[[ Extracted information, beginning ]]
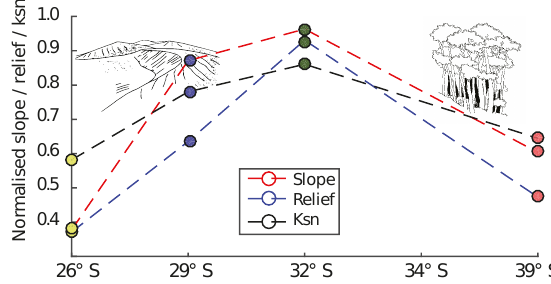
Figure 2. Normalized basin metrics for study areas derived from 30m SRTM digital topography (from the study areas shown in Fig. 1a). Colored dots represent cumulative mean values of normal- ized slope, relief, and channel steepness calculated for all locations using five to eight representative catchments in each area. Dotted lines represent linear interpolation between values. Note the gradual increase, then decrease in all metrics around study area at ∼ 32 ◦ S.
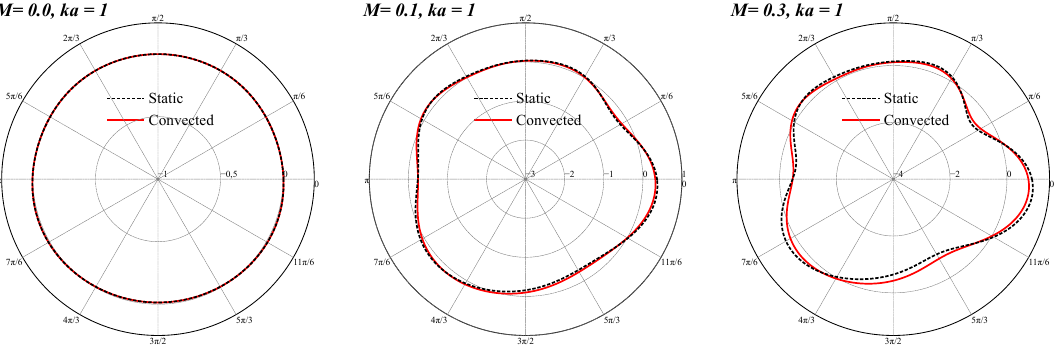
Figure 8. Directivity pattern at r = 5 R 2 of the insertion loss I M b =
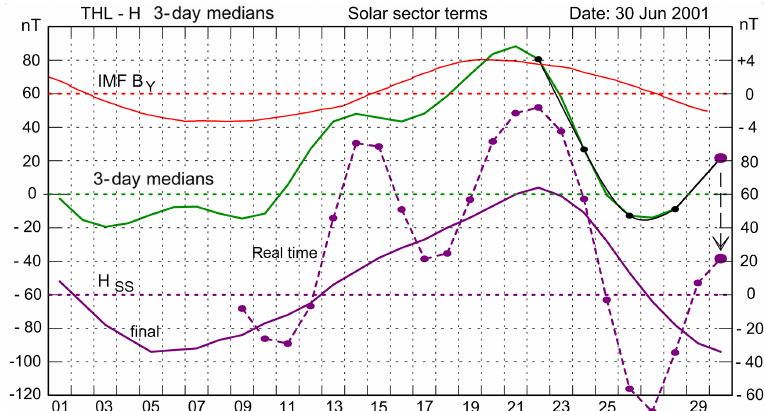
Figure 4. Calculation of H SS = 21nT for 30 June from 3-day medians from 22, 24, 26, and 28 June. The 3-day median values (from Fig. 6b of J&T2011) are shown in green line. The H SS values from Fig. 6b of J&T2011 are shown by the smooth solid magenta line on the scale to the right, while the H SS values calculated here by cubic spline extrapolation are shown on the same scale by dots connected by the dashed magenta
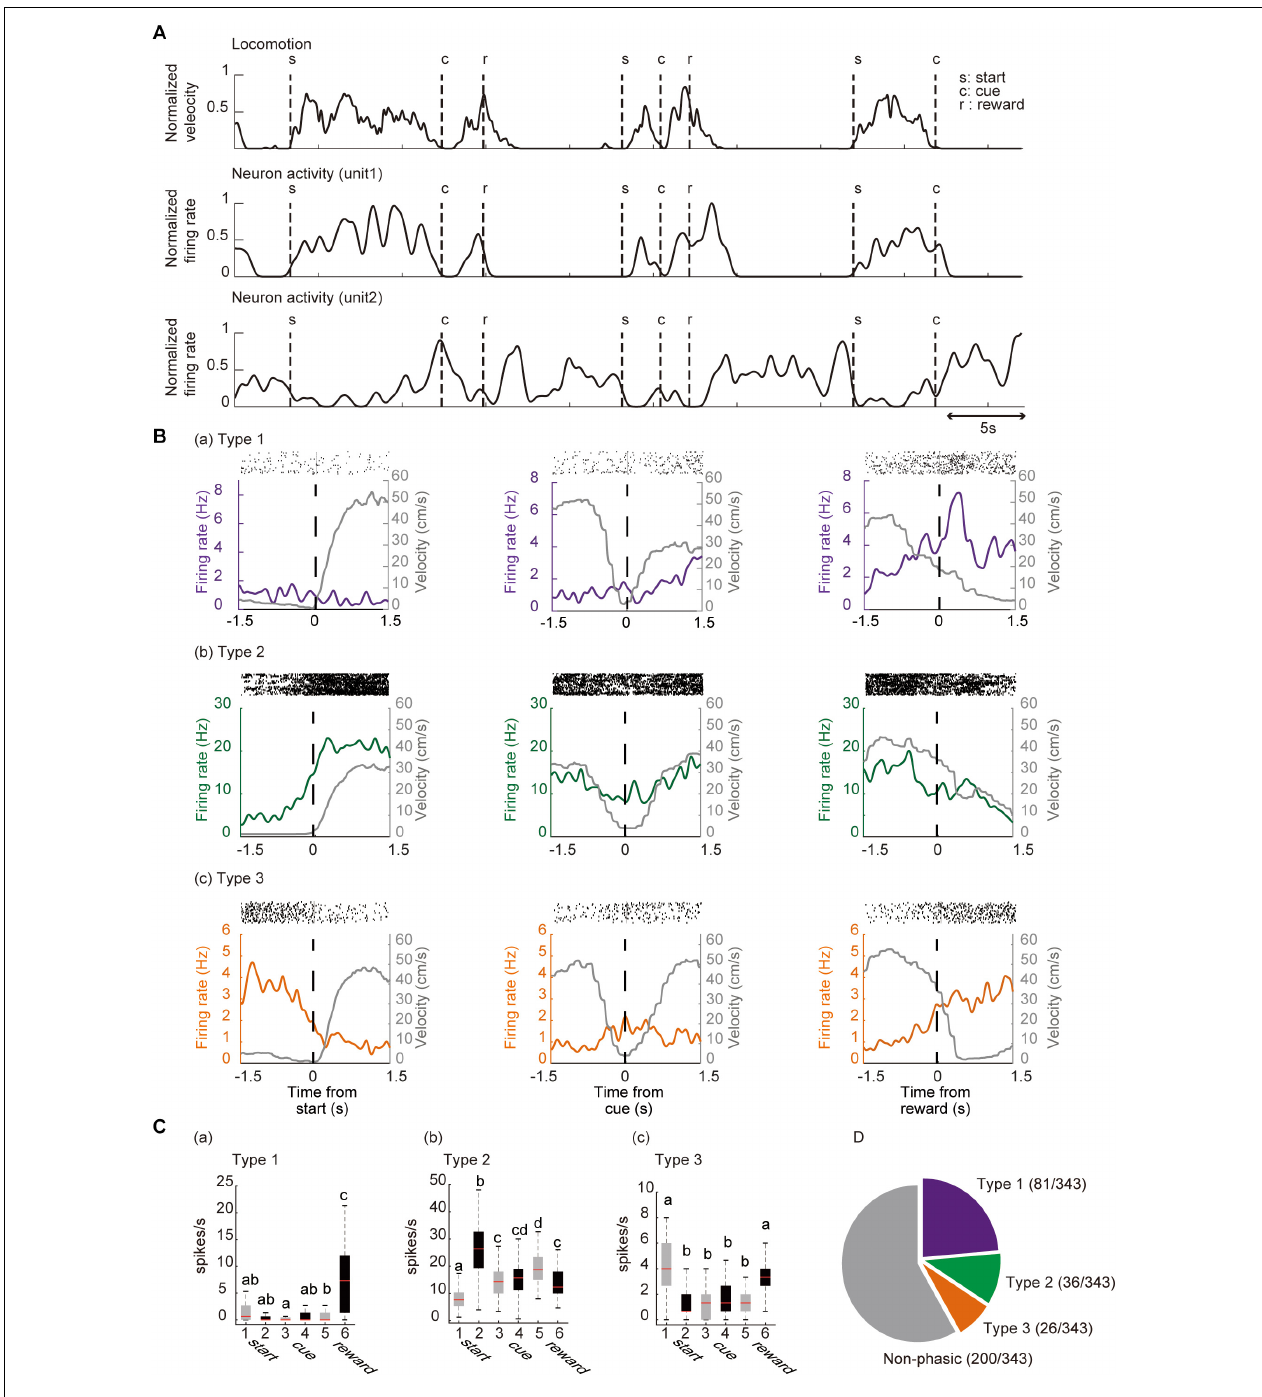
FIGURE 4 | Categorization of locomotor task-related neurons. (A) Representative traces of locomotion velocity (upper panel) and the simultaneous recordings of two ACC units (middle and lower panel) during the locomotor task. (B) Spiking activity in representative units, categorized based on their phasic activity as Type 1 (a), Type 2 (b), and Type 3 (c) neurons. Spike raster plots for 45–60 consecutive trials are shown in the top panel of each peri-event histogram (PETH). The lower panels show the averaged firing rate and the running velocity (gray), 1.5 s before and after each key task event. Vertical dashed lines in each graph indicate the time of the key task event. (C) Box plot of the firing rate 1.5 s before start (1), 1.5 s after start (2), 1.5 s before cue (3), 1.5 s after cue (4), 1.5 before reward (5), 1.5 after reward (6) of each neuron. Gray and black boxes indicate the mean firing rate before and after the event, respectively. Examples of a Type 1 (a), Type 2 (b), and Type 3 (c) neuron. Different lower-case letters on each bar indicate a significant difference, p < 0.05 (Bonferroni tests after one-way ANOVA) between each other. (D) Summary of the number of ACC neurons in each category. In box plots, the central mark indicates the median and the bottom and top edges of the box indicate the 25th and 75th percentiles, respectively. Whiskers extend to the most extreme data points not considered outliers.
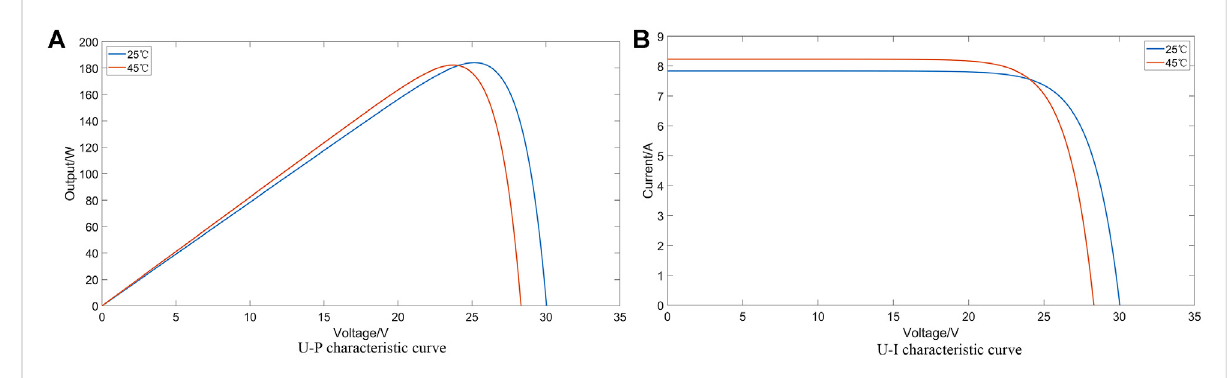
FIGURE 3 PV power generation system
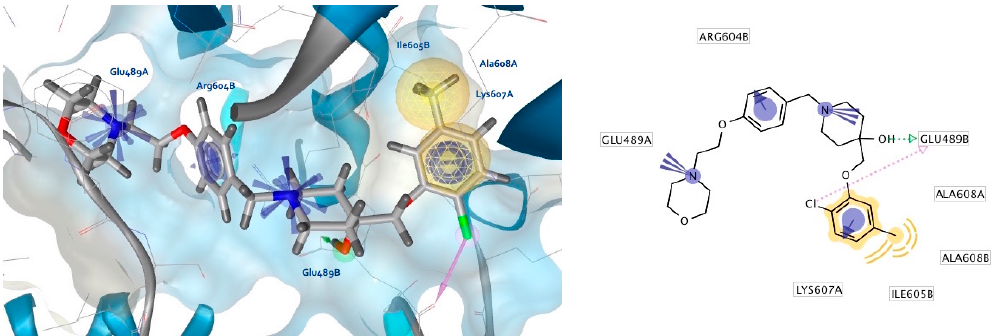
Figure 12. Interactions of compound 11 with the Hsp90 CTD binding site from the MD simulation used to derive the SB-model for virtual screening. The pharmacophore features are as follows: hydrophobics (yellow spheres), aromatics (blue discs), hydrogen bond donor (green arrow), positive ionizables (blue stars), halogen bond (pink arrow).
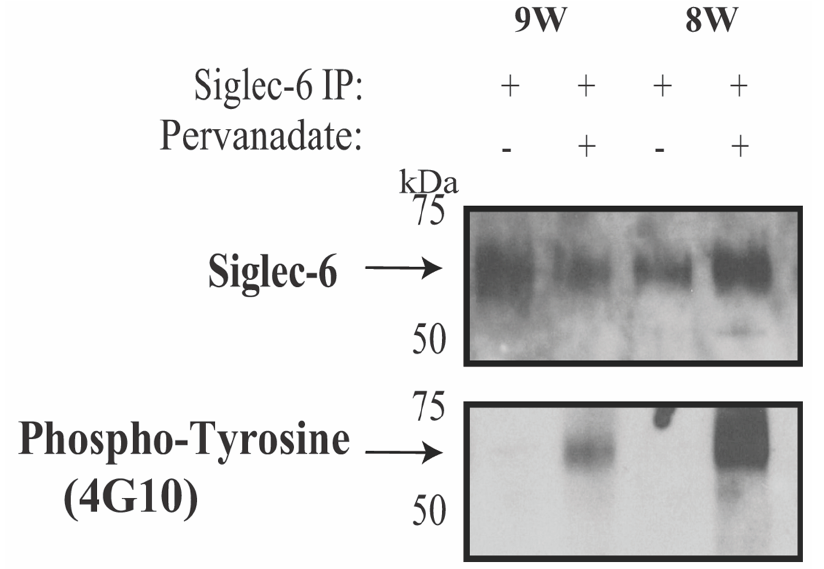
Figure 3. Siglec-6 undergoes Tyrosine Phosphorylation in First Trimester Human Placenta. First trimester human placental chorionic villus tissue (gestational age 8 and 9 weeks, 8W and 9W) was incubated with PBS alone or pervanadate. Tissue was then washed, pulverized, lysed, and immunoprecipitated with an anti-Siglec-6 antibody. The immunoprecipitates were analyzed by duplicate immunoblots probed with anti-Siglec-6 or anti-phosphotyrosine antibodies. A total of four human placental samples were used over two experiments with similar results.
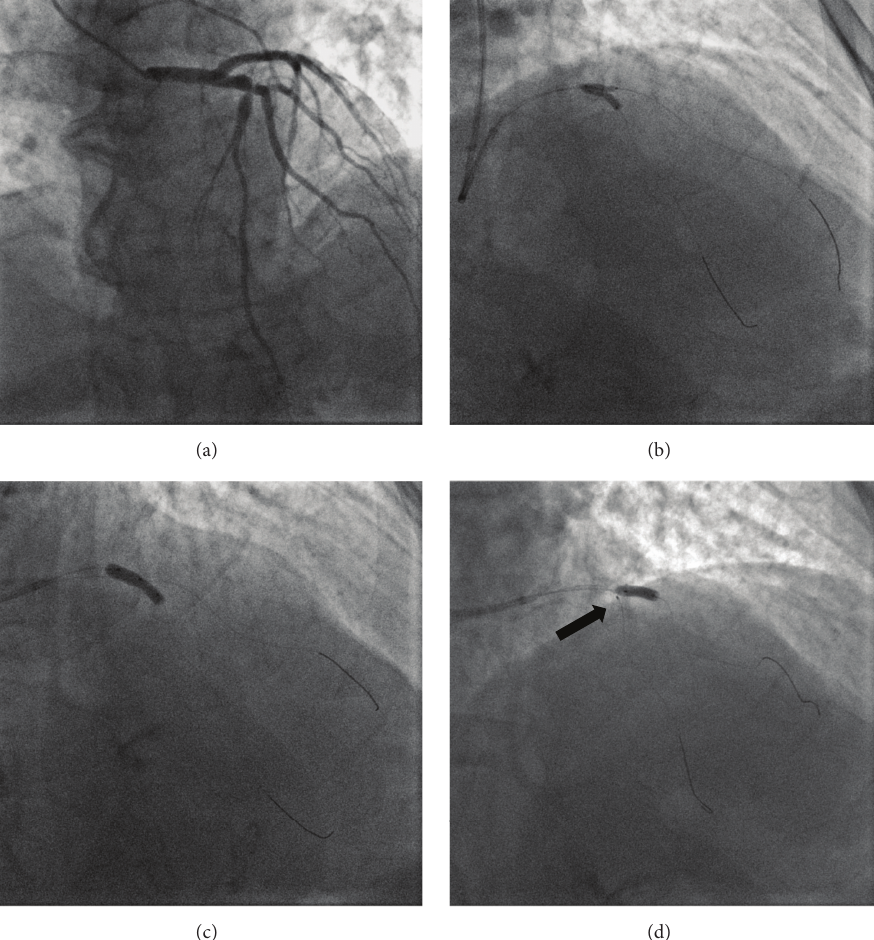
Figure 1: (a) Baseline angiogram. (b) Kissing balloon predilatation. (c) BiOSS Lim sirolimus eluting stent implantation in the proximal-mid left anterior descending artery (main branch). (d) Absorb bioresorbable vascular scaffold implantation in the first diagonal (side branch) with a 1.5mm balloon in the main branch (“sentinel-balloon technique”)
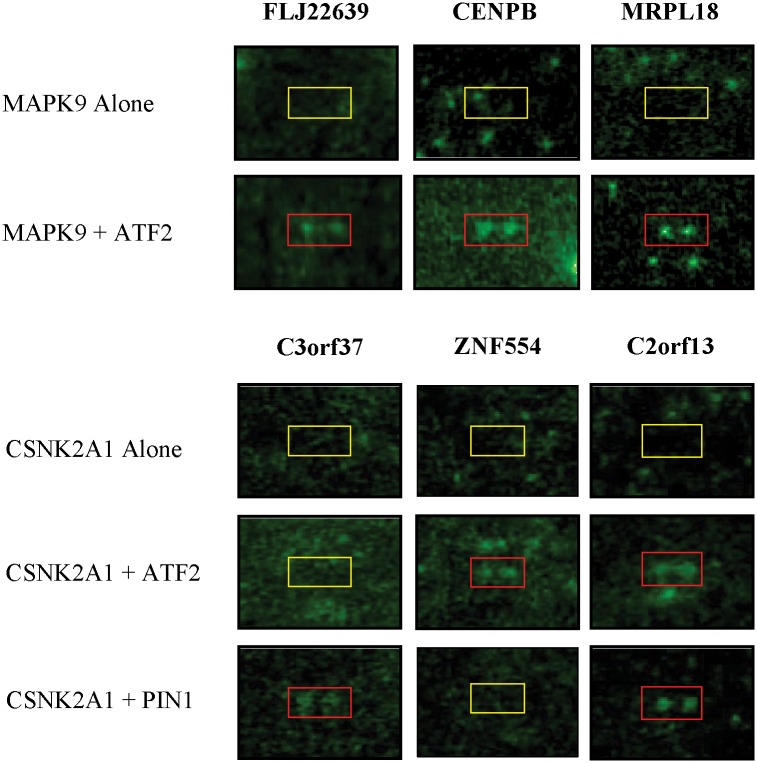
Experimental validations for CSNK2A1 and MAPK9.A human proteome microarray, comprised of 17,000 individually purified human proteins in full-length, was used to perform phosphorylation reactions with CKII (CSNK2A1) and JNK2 (MAPK9) in the presence or absence of their predicted scaffold proteins, ATF2 and PIN1. Phosphorylation signals were detected by exposure of the human proteome microarrays to X-ray film. Positive hits in red boxes were identified by visual inspection.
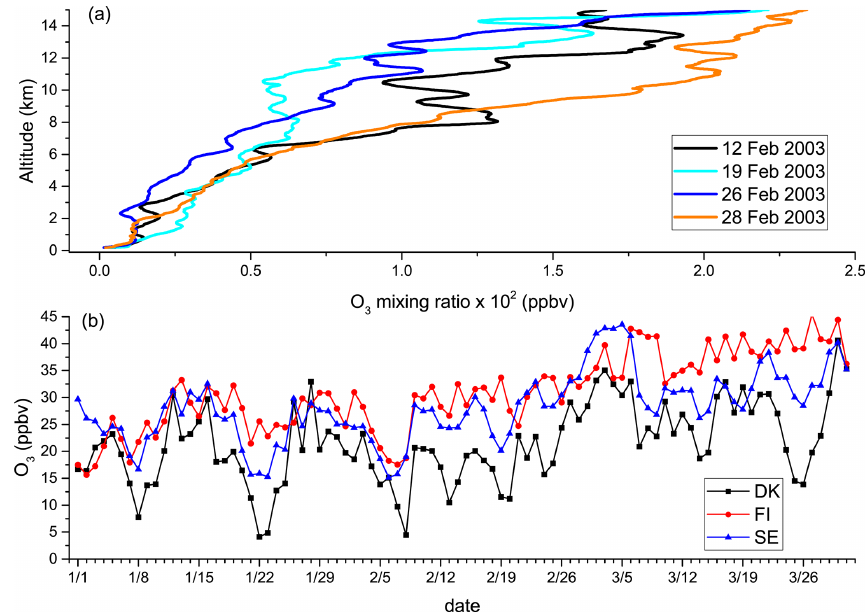
Figure 8. (a) Vertical profiles of ozone mixing ratios (ppbv) obtained by ozone soundings at the Sodankylä Arctic station during 4 different days in February 2003: 12, 19, 16 and 28 February 2003; (b) Daily mean O 3 concentrations recorded at ground-based air quality stations located in Denmark (DK), Finland (FI) and Sweden (SE) during January–March 2003. Table 3. Statistical parameters indicating the model performance in reproducing observed 7 Be weekly (daily in the case of Helsinki) means at the six sampling sites in northern Europe. The asterisk aside the value of the correlation coefficient and of the Z indicates that the value is statistically significant at the 0.05 significance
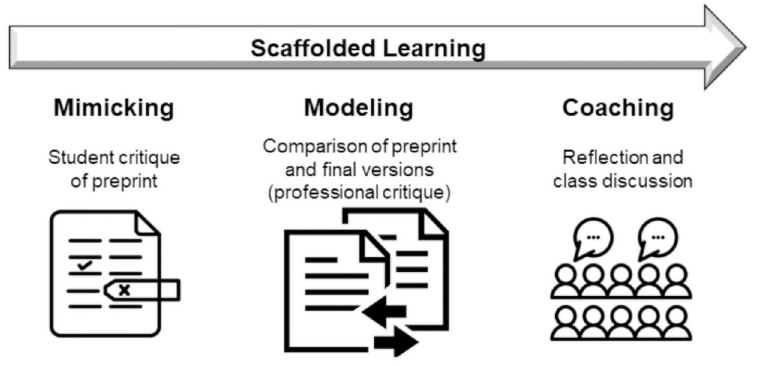
Fig 4. Scaffolded learning using preprint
[[ Extracted information, end ]]
◆ Assignment: Each line of the listing above must be given again exactly; the pictures are to be left out.

◆ Response to this exercise:
Figure 2. Normalized basin metrics for study areas derived from 30m SRTM digital topography (from the study areas shown in Fig. 1a). Colored dots represent cumulative mean values of normal- ized slope, relief, and channel steepness calculated for all locations using five to eight representative catchments in each area. Dotted lines represent linear interpolation between values. Note the gradual increase, then decrease in all metrics around study area at ∼ 32 ◦ S.
Figure 8. Directivity pattern at r = 5 R 2 of the insertion loss I M b =
Figure 4. Calculation of H SS = 21nT for 30 June from 3-day medians from 22, 24, 26, and 28 June. The 3-day median values (from Fig. 6b of J&T2011) are shown in green line. The H SS values from Fig. 6b of J&T2011 are shown by the smooth solid magenta line on the scale to the right, while the H SS values calculated here by cubic spline extrapolation are shown on the same scale by dots connected by the dashed magenta
FIGURE 4 | Categorization of locomotor task-related neurons. (A) Representative traces of locomotion velocity (upper panel) and the simultaneous recordings of two ACC units (middle and lower panel) during the locomotor task. (B) Spiking activity in representative units, categorized based on their phasic activity as Type 1 (a), Type 2 (b), and Type 3 (c) neurons. Spike raster plots for 45–60 consecutive trials are shown in the top panel of each peri-event histogram (PETH). The lower panels show the averaged firing rate and the running velocity (gray), 1.5 s before and after each key task event. Vertical dashed lines in each graph indicate the time of the key task event. (C) Box plot of the firing rate 1.5 s before start (1), 1.5 s after start (2), 1.5 s before cue (3), 1.5 s after cue (4), 1.5 before reward (5), 1.5 after reward (6) of each neuron. Gray and black boxes indicate the mean firing rate before and after the event, respectively. Examples of a Type 1 (a), Type 2 (b), and Type 3 (c) neuron. Different lower-case letters on each bar indicate a significant difference, p < 0.05 (Bonferroni tests after one-way ANOVA) between each other. (D) Summary of the number of ACC neurons in each category. In box plots, the central mark indicates the median and the bottom and top edges of the box indicate the 25th and 75th percentiles, respectively. Whiskers extend to the most extreme data points not considered outliers.
FIGURE 3 PV power generation system
Figure 12. Interactions of compound 11 with the Hsp90 CTD binding site from the MD simulation used to derive the SB-model for virtual screening. The pharmacophore features are as follows: hydrophobics (yellow spheres), aromatics (blue discs), hydrogen bond donor (green arrow), positive ionizables (blue stars), halogen bond (pink arrow).
Figure 3. Siglec-6 undergoes Tyrosine Phosphorylation in First Trimester Human Placenta. First trimester human placental chorionic villus tissue (gestational age 8 and 9 weeks, 8W and 9W) was incubated with PBS alone or pervanadate. Tissue was then washed, pulverized, lysed, and immunoprecipitated with an anti-Siglec-6 antibody. The immunoprecipitates were analyzed by duplicate immunoblots probed with anti-Siglec-6 or anti-phosphotyrosine antibodies. A total of four human placental samples were used over two experiments with similar results.
Figure 1: (a) Baseline angiogram. (b) Kissing balloon predilatation. (c) BiOSS Lim sirolimus eluting stent implantation in the proximal-mid left anterior descending artery (main branch). (d) Absorb bioresorbable vascular scaffold implantation in the first diagonal (side branch) with a 1.5mm balloon in the main branch (“sentinel-balloon technique”)
Experimental validations for CSNK2A1 and MAPK9.A human proteome microarray, comprised of 17,000 individually purified human proteins in full-length, was used to perform phosphorylation reactions with CKII (CSNK2A1) and JNK2 (MAPK9) in the presence or absence of their predicted scaffold proteins, ATF2 and PIN1. Phosphorylation signals were detected by exposure of the human proteome microarrays to X-ray film. Positive hits in red boxes were identified by visual inspection.
Figure 8. (a) Vertical profiles of ozone mixing ratios (ppbv) obtained by ozone soundings at the Sodankylä Arctic station during 4 different days in February 2003: 12, 19, 16 and 28 February 2003; (b) Daily mean O 3 concentrations recorded at ground-based air quality stations located in Denmark (DK), Finland (FI) and Sweden (SE) during January–March 2003. Table 3. Statistical parameters indicating the model performance in reproducing observed 7 Be weekly (daily in the case of Helsinki) means at the six sampling sites in northern Europe. The asterisk aside the value of the correlation coefficient and of the Z indicates that the value is statistically significant at the 0.05 significance
Fig 4. Scaffolded learning using preprint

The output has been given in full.